A BRIEF HISTORY OF THE GENESIS OF THE FUND
Dorothy Sargent Fraser and Marvin Rosenberg met and were married while studying the humanities at the University of California, Berkeley during the depression. It was a happy time for them, but there was not much money. Their son, Barr, was born in 1942.
Dorothy's life was rich and varied and she was a sensitive, thoughtful, and intelligent observer. She came from a lineage of religious people who acted on their high principles, and she developed a quality of simple goodness that was evident to all around her. Her poetry expressed the deeper shades of her life experience, and ingeniously expressed the understanding that she had gained.
Dorothy wrote under the name Dorothy Sargent, using her middle name—after her relative John Singer Sargent. Dorothy published poems in prestigious publications, and she was particularly encouraged by Langston Hughes' appreciation and support for her work. She also wrote intimate poems for her family, some never submitted for publication, treasured gifts to Marvin and Barr. Still, for various reasons her career as a writer did not develop as it might have.
After the war, Marvin returned to U.C. for a Ph.D. and became a professor at Berkeley and a renowned Shakespearean scholar.
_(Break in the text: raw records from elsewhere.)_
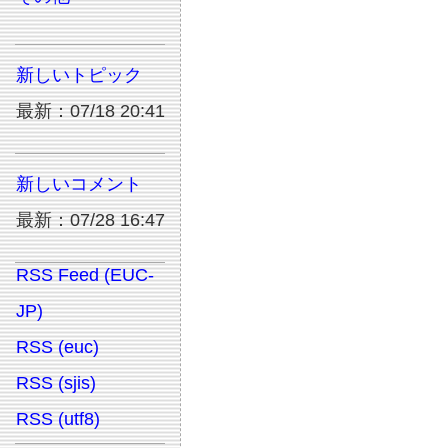
新しいトピック
最新：07/18 20:41
新しいコメント
最新：07/28 16:47
RSS Feed (EUC-
JP)
RSS (euc)
RSS (sjis)
RSS (utf8)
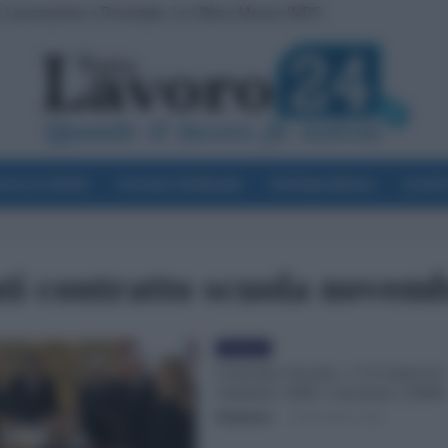
 Lavorazione o Prenotate. Le Ultime Mosse INPS
voro & Diritti
Cronaca Sindacale
Giurisprudenza
Scuol
ti contratto scuola novem
Evidenza
Contratto Scuola: c’è il rinnovo!
Aumenti 100€ e Arretrati 2.000€
Redazione
-
10 Novembre 2022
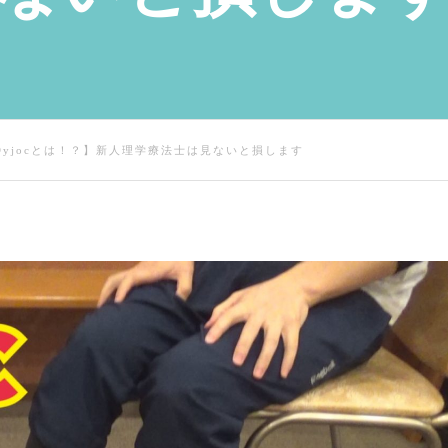
Dyjocとは！？】新人理学療法士は見ないと損します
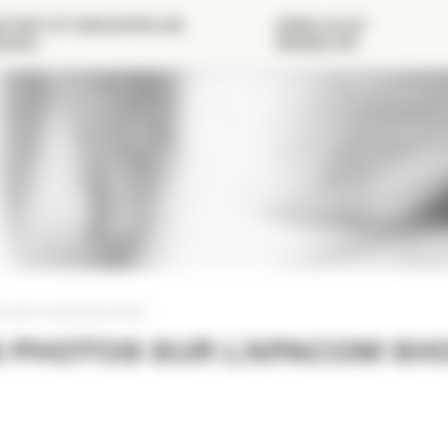
 RDV ET GROUPES DE
EMPLOI ET
VAIL
MOBILITÉ
S SUR L’APACOM SHOW
 PHOTOS SUR L’APACOM S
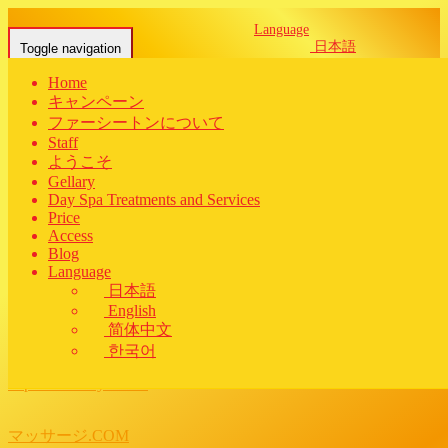
Language
日本語
Toggle navigation
English
简体中文
Home
한국어
link
キャンペーン
ファーシートンについて
Staff
sabai
ようこそ
2018年10月18日
Gellary
タイマッサージ
Day Spa Treatments and Services
Price
Home
-
タイマッサージ
-
lin…
Access
Blog
サイト登録宣伝AUL
Language
日本語
English
https://thai-kosiki.net/
简体中文
한국어
http://www.ekiten.jp/charge/advtop/
https://navitokyo.com/
マッサージ.COM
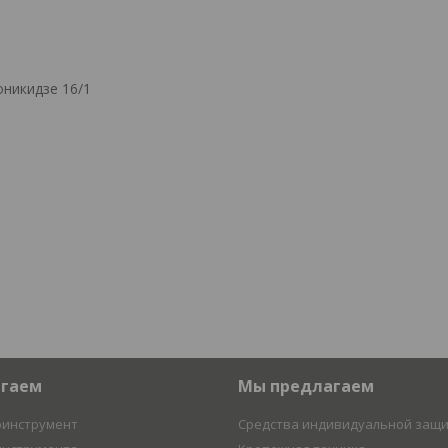
никидзе 16/1
агаем
Мы предлагаем
оинструмент
Средства индивидуальной защ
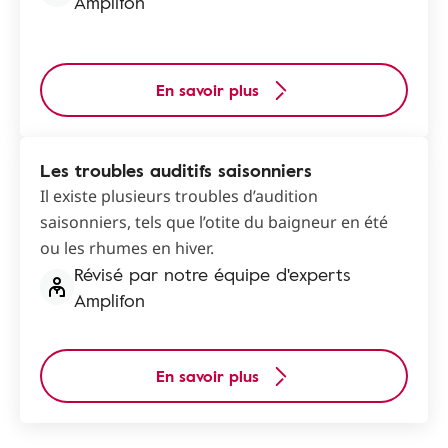
Amplifon
En savoir plus
Les troubles auditifs saisonniers
Il existe plusieurs troubles d’audition
saisonniers, tels que l’otite du baigneur en été
ou les rhumes en hiver.
Révisé par notre équipe d'experts
Amplifon
En savoir plus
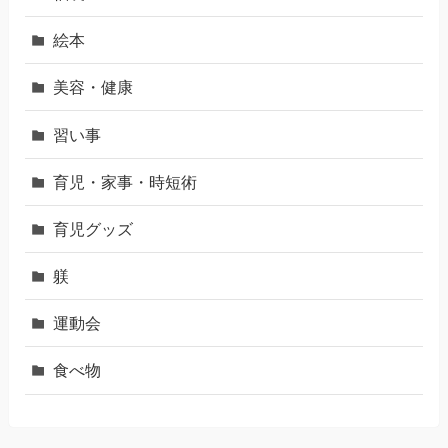
絵本
美容・健康
習い事
育児・家事・時短術
育児グッズ
躾
運動会
食べ物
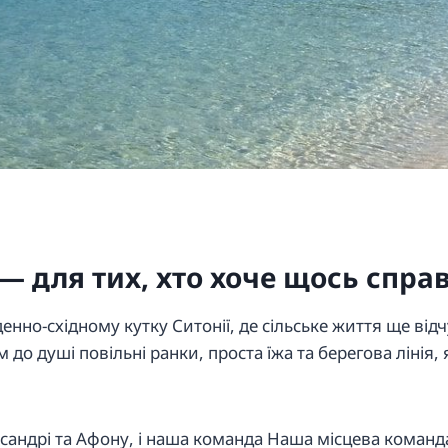
 — для тих, хто хоче щось спра
денно-східному кутку Ситонії, де сільське життя ще відч
 до душі повільні ранки, проста їжа та берегова лінія
ассандрі та Афону, і наша команда Наша місцева команда 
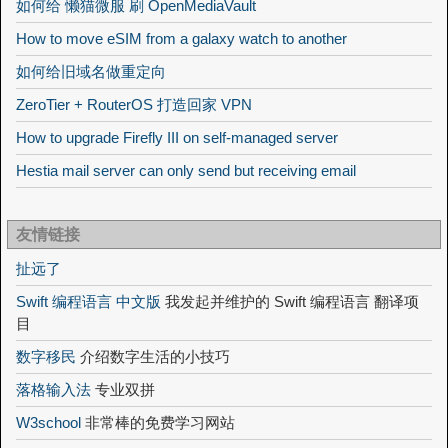
如何给 懒猫微服 刷 OpenMediaVault
How to move eSIM from a galaxy watch to another
如何给旧域名做重定向
ZeroTier + RouterOS 打造回家 VPN
How to upgrade Firefly III on self-managed server
Hestia mail server can only send but receiving email
友情链接
扯远了
Swift 编程语言 中文版
我发起并维护的 Swift 编程语言 翻译项
目
数字移民
介绍数字生活的小技巧
落格输入法
专业双拼
W3school
非常棒的免费学习网站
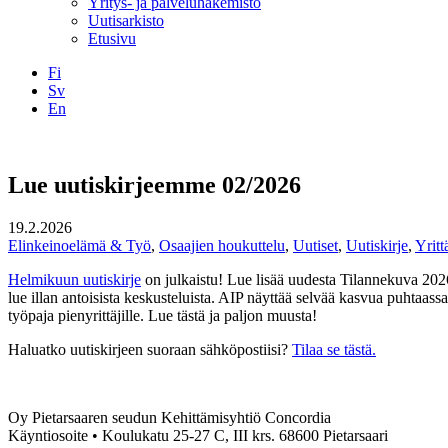
Yritys- ja palveluhakemisto
Uutisarkisto
Etusivu
Fi
Sv
En
Facebook
Instagram
LinkedIN
YouTube
Lue uutiskirjeemme 02/2026
19.2.2026
Elinkeinoelämä & Työ
,
Osaajien houkuttelu
,
Uutiset
,
Uutiskirje
,
Yritt
Helmikuun uutiskirje
on julkaistu! Lue lisää uudesta Tilannekuva 2026
lue illan antoisista keskusteluista. AIP näyttää selvää kasvua puhtaas
työpaja pienyrittäjille. Lue tästä ja paljon muusta!
Haluatko uutiskirjeen suoraan sähköpostiisi?
Tilaa se tästä.
Oy Pietarsaaren seudun Kehittämisyhtiö Concordia
Käyntiosoite • Koulukatu 25-27 C, III krs. 68600 Pietarsaari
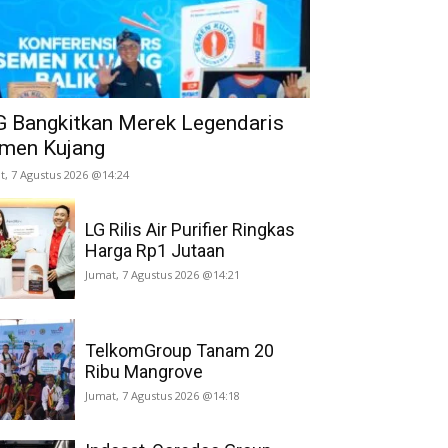
G Bangkitkan Merek Legendaris
men Kujang
t, 7 Agustus 2026 @14:24
LG Rilis Air Purifier Ringkas
Harga Rp1 Jutaan
Jumat, 7 Agustus 2026 @14:21
TelkomGroup Tanam 20
Ribu Mangrove
Jumat, 7 Agustus 2026 @14:18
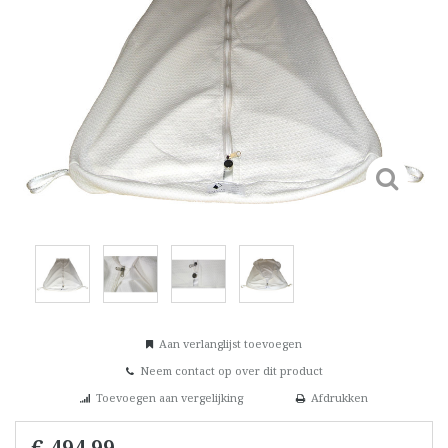
Aan verlanglijst toevoegen
Neem contact op over dit product
Toevoegen aan vergelijking
Afdrukken
€ 494,99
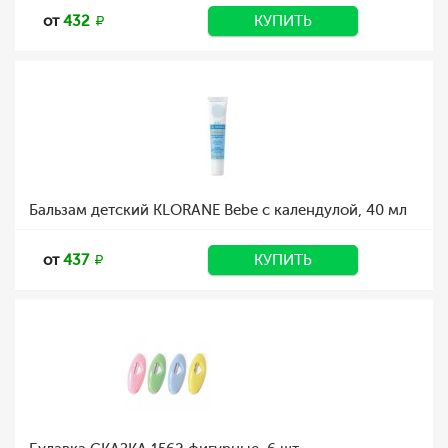
от
432
КУПИТЬ
Бальзам детский KLORANE Bebe с календулой, 40 мл
от
437
КУПИТЬ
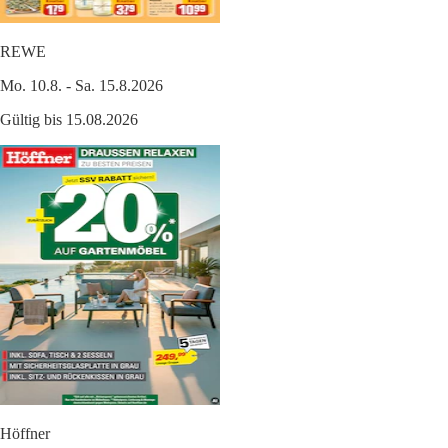
REWE
Mo. 10.8. - Sa. 15.8.2026
Gültig bis 15.08.2026
Höffner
The family remained together in the Bay Area, except for a few travels, until Dorothy's death in 1969. Early in 1969 Marvin and Barr privately published a small selection of Dorothy's poems, and Marvin sponsored poetry prizes in Dorothy's memory first through the Unitarian Universalist Association and later at U.C. Berkeley.
Marvin continued to teach at UC for thirty three more years until his death in 2003. During his long and fruitful life he published highly acclaimed studies of Shakespeare's four great tragedies and a book of collected essays. His last book, The Masks of Anthony and Cleopatra was published posthumously in 2006 and subsequently won the Theatre Library Association's George Freedley Memorial Award for an outstanding contribution to the literature of the theatre. His earlier book, The Masks of Hamlet, won the same award in 1992.
It was Marvin's long-held dream to bequeath his estate as a memorial to Dorothy as a means of giving a financial lift to deserving young poets. He remembered the privations of their early years together, and it greatly pleased him to visualize how these prizes might enable promising young writers to pursue their craft and advance their careers. Barr and Marvin's second wife, Mary, gave their enthusiastic support to his plans; and although Marvin was modest about his financial acumen, his investments grew wonderfully well, and the generous prizes now offered by the Fund are the fruits of his sincere dedication. Late in Marvin's life, the Anna Davidson Rosenberg Memorial Fund was formed to accept donations from Marvin and his sisters. After his death, the funding from his estate rounded out his vision and all of the poetry prizes have been united under one roof. Mary and Barr look forward to carrying on the operation of the fund in the spirit of Marvin's wishes.